#kenakaran#india#17tewas#internasional

17 Orang Tewas dalam Kebakaran Hotel Murah di Delhi

( kata)
17 Orang Tewas dalam Kebakaran Hotel Murah di Delhi
Ilustrasi (Medcom.Id)

NEW DELHI (Lampost.co)--Sedikitnya 17 orang tewas dalam kebakaran sebuah hotel murah di New Delhi, India, pada Selasa (12/2/2019) dini hari. Para korban, termasuk seorang wanita dan seorang anak yang dilaporkan melompat dari jendela untuk menghindari kobaran api.

Asap tebal dan api mengepul keluar dari lantai atas Hotel Arpit Palace di bagian padat ibu kota India itu.

Para tamu hotel, yang biasanya dengan anggaran terbatas dan pebisnis, tidak dapat menggunakan koridor untuk melarikan diri karena panelnya terbuat dari kayu yang mudah terbakar. Tiga warga Myanmar yang menginap di hotel itu hilang. Seperti dilaporkan jaringan berita NDTV.

Saat kebakaran, sebagian besar tamu sedang tidur karena peristiwa itu terjadi pada dini hari.
Diperkirakan sekitar 120 orang berada di dalam gedung yang dibangun sekitar 25 tahun lalu itu.
"Kami telah mengonfirmasi dengan otoritas rumah sakit, jumlah korban sekarang 17 termasuk seorang anak," kata Sunil Choudhary, seorang pejabat senior pemadam kebakaran kepada AFP.

Direktur Dinas Pemadam Kebakaran Delhi GC Misra mengatakan kobaran api telah dikendalikan dan 35 orang diselamatkan oleh petugas. Operasi pemadaman berlangsung beberapa jam dan melibatkan sedikitnya 25 mobil pemadam kebakaran. "Ada panel kayu di koridor karena orang tidak bisa menggunakan koridor untuk mengungsi," kata petugas pemadam kebakaran lainnya kepada wartawan.

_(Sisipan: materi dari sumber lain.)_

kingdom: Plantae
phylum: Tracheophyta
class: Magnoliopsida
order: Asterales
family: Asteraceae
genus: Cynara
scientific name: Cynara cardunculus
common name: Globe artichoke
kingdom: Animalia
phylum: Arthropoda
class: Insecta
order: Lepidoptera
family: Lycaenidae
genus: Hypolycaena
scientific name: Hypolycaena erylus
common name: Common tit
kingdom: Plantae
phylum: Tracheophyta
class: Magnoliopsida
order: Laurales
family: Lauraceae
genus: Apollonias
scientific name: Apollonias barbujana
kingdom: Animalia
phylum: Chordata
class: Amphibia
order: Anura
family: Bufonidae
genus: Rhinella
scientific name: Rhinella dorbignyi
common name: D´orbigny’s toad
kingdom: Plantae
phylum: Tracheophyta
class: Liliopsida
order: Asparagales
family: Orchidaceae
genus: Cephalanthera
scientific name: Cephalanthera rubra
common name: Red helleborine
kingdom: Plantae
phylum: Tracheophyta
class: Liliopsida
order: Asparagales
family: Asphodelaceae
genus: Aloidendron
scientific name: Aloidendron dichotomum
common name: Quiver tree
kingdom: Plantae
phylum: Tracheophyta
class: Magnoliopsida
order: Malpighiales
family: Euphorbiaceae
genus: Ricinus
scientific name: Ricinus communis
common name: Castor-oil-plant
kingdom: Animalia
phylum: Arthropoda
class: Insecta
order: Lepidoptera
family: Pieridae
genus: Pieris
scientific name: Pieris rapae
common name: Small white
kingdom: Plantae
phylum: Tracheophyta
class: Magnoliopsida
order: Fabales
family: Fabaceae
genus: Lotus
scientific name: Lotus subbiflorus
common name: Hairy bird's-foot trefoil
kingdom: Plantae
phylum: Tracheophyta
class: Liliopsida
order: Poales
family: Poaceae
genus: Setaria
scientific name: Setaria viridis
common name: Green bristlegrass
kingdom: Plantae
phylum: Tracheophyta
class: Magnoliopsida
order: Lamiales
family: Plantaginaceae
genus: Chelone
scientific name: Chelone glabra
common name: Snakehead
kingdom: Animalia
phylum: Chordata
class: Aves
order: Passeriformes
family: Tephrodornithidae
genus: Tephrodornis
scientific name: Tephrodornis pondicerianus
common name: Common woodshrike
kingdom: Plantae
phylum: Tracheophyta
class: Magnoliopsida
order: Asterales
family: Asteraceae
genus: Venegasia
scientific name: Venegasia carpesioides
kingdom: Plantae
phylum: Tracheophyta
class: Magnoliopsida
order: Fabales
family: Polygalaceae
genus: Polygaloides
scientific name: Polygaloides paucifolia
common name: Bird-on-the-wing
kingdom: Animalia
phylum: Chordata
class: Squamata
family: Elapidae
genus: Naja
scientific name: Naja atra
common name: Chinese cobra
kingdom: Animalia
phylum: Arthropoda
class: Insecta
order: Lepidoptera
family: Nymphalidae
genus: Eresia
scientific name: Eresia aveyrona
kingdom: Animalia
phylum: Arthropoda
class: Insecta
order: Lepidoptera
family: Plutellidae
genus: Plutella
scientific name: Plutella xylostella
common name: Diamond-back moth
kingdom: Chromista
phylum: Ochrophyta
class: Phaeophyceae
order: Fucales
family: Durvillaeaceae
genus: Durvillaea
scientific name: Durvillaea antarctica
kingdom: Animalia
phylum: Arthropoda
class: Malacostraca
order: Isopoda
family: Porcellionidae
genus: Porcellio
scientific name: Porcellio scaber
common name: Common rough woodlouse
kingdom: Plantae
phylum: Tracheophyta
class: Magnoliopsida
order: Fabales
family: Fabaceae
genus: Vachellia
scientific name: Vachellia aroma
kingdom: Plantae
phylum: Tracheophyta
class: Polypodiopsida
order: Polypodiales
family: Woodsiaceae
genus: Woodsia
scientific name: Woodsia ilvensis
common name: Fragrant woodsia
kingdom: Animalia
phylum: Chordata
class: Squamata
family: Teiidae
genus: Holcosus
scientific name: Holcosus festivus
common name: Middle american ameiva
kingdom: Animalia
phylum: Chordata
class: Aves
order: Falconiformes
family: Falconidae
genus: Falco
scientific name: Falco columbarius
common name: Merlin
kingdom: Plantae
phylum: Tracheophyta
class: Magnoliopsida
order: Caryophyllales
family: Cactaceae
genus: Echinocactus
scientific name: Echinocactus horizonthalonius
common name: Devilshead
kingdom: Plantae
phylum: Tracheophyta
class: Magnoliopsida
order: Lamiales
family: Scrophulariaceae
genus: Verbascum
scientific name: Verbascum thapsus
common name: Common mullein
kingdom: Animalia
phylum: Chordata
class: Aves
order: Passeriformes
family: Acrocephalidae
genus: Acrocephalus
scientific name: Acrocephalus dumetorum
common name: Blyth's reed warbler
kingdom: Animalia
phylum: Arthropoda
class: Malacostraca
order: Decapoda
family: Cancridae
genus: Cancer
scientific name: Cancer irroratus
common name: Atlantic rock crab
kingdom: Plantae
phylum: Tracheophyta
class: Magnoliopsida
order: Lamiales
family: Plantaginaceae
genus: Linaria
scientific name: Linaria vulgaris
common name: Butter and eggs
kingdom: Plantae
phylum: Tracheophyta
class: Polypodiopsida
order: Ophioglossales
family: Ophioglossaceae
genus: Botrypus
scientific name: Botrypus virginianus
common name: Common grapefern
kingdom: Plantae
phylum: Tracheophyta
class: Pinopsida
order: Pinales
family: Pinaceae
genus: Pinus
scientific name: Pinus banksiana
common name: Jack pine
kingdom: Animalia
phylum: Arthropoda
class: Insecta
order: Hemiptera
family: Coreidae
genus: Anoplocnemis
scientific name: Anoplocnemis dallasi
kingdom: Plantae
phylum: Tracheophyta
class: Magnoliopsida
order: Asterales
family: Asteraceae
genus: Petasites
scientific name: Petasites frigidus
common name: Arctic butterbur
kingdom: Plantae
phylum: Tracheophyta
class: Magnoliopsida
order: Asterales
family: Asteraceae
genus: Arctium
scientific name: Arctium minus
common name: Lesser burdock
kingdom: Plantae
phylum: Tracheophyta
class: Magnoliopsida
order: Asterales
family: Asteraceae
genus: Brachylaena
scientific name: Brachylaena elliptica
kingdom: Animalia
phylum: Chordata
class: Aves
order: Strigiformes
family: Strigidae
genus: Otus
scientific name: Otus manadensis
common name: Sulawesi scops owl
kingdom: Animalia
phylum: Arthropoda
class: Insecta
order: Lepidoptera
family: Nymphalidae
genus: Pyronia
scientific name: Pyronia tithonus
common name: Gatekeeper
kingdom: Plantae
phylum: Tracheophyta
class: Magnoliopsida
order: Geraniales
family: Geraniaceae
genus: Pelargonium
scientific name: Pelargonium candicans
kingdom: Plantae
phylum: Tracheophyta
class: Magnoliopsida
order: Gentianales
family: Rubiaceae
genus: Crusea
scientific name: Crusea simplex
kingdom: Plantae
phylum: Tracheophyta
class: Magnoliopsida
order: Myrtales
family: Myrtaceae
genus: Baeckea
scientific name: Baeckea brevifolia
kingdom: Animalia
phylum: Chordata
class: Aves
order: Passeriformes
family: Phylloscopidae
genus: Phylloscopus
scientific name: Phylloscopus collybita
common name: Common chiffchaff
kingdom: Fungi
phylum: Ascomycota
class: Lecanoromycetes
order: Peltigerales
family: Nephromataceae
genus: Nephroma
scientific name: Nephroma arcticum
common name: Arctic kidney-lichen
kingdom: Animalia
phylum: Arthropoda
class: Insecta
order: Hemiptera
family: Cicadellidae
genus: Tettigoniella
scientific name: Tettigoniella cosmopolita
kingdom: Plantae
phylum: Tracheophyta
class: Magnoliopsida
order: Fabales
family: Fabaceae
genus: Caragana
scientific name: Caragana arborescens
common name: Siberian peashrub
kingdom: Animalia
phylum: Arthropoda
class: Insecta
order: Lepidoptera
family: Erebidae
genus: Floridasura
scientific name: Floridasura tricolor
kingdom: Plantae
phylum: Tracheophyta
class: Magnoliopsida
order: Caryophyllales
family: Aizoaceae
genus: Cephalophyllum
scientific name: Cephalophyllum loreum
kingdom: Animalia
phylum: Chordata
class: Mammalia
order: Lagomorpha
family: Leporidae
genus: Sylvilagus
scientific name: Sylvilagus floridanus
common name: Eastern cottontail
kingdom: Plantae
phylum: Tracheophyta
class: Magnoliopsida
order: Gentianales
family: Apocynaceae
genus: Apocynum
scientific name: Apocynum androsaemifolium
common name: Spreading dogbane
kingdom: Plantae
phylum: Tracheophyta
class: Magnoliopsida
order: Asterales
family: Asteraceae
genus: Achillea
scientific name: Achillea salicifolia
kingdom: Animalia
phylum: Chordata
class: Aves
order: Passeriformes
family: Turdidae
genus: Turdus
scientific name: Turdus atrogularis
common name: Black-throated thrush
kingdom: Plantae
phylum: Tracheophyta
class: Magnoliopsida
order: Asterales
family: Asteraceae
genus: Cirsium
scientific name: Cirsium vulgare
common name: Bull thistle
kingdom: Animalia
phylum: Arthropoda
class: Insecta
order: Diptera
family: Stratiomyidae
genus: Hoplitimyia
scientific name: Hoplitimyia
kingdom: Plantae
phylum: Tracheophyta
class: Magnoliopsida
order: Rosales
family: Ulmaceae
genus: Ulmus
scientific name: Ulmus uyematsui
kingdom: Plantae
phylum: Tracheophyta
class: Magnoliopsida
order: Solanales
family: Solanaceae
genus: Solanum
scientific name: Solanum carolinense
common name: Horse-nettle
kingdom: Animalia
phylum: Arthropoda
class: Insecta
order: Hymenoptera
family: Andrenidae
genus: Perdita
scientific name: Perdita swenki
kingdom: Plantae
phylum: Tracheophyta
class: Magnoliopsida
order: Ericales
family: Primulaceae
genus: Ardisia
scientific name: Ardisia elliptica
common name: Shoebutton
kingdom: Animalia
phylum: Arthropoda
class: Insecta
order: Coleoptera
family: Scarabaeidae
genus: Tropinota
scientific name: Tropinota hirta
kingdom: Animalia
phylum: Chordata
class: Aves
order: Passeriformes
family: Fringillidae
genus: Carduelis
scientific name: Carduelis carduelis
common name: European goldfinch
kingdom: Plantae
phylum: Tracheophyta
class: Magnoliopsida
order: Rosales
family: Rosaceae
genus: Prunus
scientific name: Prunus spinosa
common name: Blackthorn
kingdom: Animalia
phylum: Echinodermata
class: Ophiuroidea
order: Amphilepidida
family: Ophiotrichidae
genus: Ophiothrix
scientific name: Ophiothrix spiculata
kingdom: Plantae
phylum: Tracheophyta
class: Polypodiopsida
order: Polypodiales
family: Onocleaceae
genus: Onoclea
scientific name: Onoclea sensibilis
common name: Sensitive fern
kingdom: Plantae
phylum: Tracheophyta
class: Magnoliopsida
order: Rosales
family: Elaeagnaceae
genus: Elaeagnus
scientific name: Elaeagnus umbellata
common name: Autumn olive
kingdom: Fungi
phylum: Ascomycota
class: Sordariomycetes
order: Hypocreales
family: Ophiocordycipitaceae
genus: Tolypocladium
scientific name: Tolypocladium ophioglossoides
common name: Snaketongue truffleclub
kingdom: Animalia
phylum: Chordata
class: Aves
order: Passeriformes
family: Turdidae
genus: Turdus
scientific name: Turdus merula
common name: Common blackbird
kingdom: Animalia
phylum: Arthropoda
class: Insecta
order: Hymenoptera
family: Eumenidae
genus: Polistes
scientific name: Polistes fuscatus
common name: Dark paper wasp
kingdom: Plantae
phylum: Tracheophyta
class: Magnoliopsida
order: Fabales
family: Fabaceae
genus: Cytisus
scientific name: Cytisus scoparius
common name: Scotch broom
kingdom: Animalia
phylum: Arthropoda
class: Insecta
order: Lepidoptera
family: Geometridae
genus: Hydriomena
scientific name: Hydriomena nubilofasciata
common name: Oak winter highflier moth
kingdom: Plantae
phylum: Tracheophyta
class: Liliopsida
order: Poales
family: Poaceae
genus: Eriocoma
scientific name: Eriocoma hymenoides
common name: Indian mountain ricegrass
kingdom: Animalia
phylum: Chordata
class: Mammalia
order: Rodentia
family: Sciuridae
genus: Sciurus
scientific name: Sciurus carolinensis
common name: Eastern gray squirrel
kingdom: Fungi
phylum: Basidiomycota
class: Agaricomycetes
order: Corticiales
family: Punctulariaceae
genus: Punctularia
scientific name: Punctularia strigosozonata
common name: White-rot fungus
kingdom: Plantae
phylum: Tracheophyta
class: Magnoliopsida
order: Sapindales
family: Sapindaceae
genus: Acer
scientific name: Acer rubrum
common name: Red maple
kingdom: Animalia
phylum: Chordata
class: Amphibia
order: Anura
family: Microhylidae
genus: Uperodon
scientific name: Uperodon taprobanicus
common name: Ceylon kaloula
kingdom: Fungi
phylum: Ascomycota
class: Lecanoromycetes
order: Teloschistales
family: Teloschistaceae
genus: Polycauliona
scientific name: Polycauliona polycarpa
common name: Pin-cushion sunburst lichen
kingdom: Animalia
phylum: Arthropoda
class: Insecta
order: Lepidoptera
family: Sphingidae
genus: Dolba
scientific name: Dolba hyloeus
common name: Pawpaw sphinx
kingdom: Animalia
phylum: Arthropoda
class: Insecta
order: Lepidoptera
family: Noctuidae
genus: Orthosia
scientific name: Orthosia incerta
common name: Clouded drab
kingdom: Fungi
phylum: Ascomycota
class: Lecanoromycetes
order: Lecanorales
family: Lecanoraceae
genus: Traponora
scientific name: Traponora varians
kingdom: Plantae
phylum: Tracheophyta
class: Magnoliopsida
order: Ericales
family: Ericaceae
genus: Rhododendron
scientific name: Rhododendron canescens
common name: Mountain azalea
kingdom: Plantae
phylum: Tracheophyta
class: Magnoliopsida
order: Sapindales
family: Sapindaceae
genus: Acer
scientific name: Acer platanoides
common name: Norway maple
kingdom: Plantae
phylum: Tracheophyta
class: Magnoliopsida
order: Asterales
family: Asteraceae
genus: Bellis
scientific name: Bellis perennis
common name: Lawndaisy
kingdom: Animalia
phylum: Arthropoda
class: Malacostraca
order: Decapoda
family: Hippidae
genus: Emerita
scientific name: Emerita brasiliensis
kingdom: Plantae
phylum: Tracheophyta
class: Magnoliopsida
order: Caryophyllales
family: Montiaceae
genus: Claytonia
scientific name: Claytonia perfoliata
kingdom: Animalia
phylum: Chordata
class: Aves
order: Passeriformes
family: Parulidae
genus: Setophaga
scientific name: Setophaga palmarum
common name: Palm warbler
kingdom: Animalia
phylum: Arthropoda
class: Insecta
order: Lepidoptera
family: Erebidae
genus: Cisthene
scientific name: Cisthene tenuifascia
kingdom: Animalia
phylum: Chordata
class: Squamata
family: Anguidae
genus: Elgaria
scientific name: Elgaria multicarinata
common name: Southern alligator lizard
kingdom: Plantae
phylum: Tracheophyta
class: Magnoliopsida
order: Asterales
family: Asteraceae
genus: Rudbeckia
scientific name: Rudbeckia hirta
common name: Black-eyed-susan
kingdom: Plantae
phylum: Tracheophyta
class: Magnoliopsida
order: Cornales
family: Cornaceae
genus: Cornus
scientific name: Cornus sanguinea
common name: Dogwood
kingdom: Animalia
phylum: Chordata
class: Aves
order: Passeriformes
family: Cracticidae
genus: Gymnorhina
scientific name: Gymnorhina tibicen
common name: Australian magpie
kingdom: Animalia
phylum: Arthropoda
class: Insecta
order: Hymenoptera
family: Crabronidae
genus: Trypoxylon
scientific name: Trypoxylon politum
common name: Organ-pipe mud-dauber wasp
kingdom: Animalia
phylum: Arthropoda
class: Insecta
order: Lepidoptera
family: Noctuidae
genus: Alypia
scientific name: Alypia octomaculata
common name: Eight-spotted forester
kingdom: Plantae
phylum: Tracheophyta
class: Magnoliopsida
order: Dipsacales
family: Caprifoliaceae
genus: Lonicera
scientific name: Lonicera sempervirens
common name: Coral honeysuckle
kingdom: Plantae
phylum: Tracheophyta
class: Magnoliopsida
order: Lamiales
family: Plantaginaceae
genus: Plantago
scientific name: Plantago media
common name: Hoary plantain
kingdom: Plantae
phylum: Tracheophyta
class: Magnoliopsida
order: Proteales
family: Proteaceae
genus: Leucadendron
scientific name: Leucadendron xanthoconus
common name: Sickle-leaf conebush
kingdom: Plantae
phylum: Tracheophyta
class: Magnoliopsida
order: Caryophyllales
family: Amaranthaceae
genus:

Polisi mengatakan mereka sedang menyelidiki penyebabnya dan penyelidikan yudisial telah diperintahkan untuk meningkatkan kekhawatiran tentang keselamatan kebakaran di India.
Hotel ini berada di Distrik Karol Bagh, pusat komersial sibuk yang dilintasi oleh gang-gang sempit tempat kabel listrik menjuntai di atas kepala. Daerah itu, yang menampung ratusan hotel, toko, dan kantor, penuh dengan turis dan pembeli.

Kebakaran biasa terjadi di seluruh India karena standar keselamatan yang buruk dan lemahnya penegakan aturan. Aktivis mengatakan developer dan tuan tanah sering memotong regulasi keselamatan untuk menghemat biaya dan sebaliknya menuduh otoritas sipil lalai dan apatis.